The DMV postcard explained that since 2017, during the first two years of the new electronic program, vehicle owners were able to receive a conditional pass on their inspections, even when their car did not pass the emissions component of the test. The conditional pass was meant to help the state — both car owners and mechanics — get up to speed on how the new program worked, while also giving car owners a long window to make needed repairs.

But the DMV postcard included this confusing sentence: “Beginning January 15, 2019, all vehicles presented for inspection must pass the emissions and safety components to receive a pass sticker.” This statement left many Vermonters, including this writer, believing that the state was implementing a new emissions testing program.

But emissions testing is in fact not new in Vermont, and has been part of vehicle inspections since 1996, explains Scott Davidson, chief inspector with DMV. The Federal Clean Air Act, and subsequent U.S. Environmental Protection Agency regulations, require many states to adopt a vehicle emissions inspection and maintenance program. Vermont complied with that requirement in 1996, with on-board diagnostic, or OBD, emissions inspections. OBD emissions inspections became fully effective in 1999.

While some states are not required to have emissions testing programs, Vermont is part of a region ranging from Maryland to Maine in which all states are required by the federal government to have an emissions testing program. This is because our region is designated as a part of the country that experiences poor air quality.

The Clean Air Act called for a reduction of toxic air pollution, of which the number one source in Vermont is vehicle emissions. To address this, for the last 20 years, vehicle emissions inspections have been combined with safety inspections as part of the annual vehicle inspection program. What is new about Vermont’s inspection program is AVIP, which puts each inspected car into a statewide database that is accessible to all inspectors.

There is also a new component to the emission testing program, explained Davidson, which is a waiver that gives car owners up to a year to make repairs to their emissions system if there is a problem that costs more than $200 to repair, and which is not covered by the vehicle’s emissions warranty.

The waiver program is important because it is both consumer education and protection. “Many people don’t realize they have an emissions warranty” that will cover emissions repairs, said Davidson.

In addition to the waiver, the postcard talked about “readiness” for emissions testing, and, says Davidson, this was another confusing point for readers. Basically, this breaks down to the car’s computer system, clearing its data from the system if the car battery dies or is replaced. Without enough data in the system to complete the OBD emissions test, the car would fail inspection.

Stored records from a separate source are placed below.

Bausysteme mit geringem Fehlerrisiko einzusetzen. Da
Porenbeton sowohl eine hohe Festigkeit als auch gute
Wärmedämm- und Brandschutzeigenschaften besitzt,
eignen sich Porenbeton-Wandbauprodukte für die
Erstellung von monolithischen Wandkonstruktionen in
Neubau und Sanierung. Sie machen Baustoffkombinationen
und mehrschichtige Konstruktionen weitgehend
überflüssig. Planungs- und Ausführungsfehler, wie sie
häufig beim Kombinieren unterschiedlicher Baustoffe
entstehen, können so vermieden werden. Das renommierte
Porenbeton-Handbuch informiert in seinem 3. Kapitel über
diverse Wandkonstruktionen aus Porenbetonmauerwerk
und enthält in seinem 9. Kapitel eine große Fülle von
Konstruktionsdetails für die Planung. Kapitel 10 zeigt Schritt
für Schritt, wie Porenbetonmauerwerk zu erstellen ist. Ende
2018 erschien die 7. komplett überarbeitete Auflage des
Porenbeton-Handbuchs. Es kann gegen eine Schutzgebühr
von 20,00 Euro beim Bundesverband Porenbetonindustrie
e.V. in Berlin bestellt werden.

Normally, this readiness isn’t a problem for vehicle owners, unless the battery recently lost power. But, even in that case, says Davidson, it is easily remedied by doing a little highway and city driving, so that your car’s computer system has enough data to allow the OBD scanning tool to complete its emissions performance analysis. A simple round trip from Williston to Montpelier, for example, that is complete with highway miles and stop-and-go city driving, will remedy that problem.

“It happens with snowbirds too, like my own parents,” says Davidson, describing Vermonters who travel to Florida for the winter, leaving behind their car. Many unplug the car battery while they are gone for the winter, then plug it in when they return to Vermont in the spring and head to the inspection station. In this case, their car may not have enough data to perform the emissions test.

Some Vermonters are not happy about AVIP and the emissions testing program. It’s viewed as a liberal policy meant to make money by adding regulations that hurt Vermonters, especially the poor. Bill S.84, an act relating to emissions inspections, which is moving through the State House now, is meant to address this. Anyone who is concerned about the impact of emissions testing on Vermonters should contact their local legislator or the DMV, says Davidson. “I read all of the comments that come to us,” he said.

The emissions testing program is not meant to hurt Vermonters but rather help them by providing clean air, according to policymakers.

“Motor vehicles are the largest source of a number of air pollutants in Vermont,” explains Deirdra Ritzer, an environmental analyst with the Vermont Department of Environmental Conservation Air Quality Division.

Emissions testing is designed, explains Davidson, to help keep our air clean, so there is real benefit to Vermonters. We don’t experience smog and poor air quality that can compromise our health. He understands that the inspection program is changing with AVIP and the emissions test waiver.

Despite the discomfort of change, Davidson points out, “I don’t think anyone doesn’t like clean air.”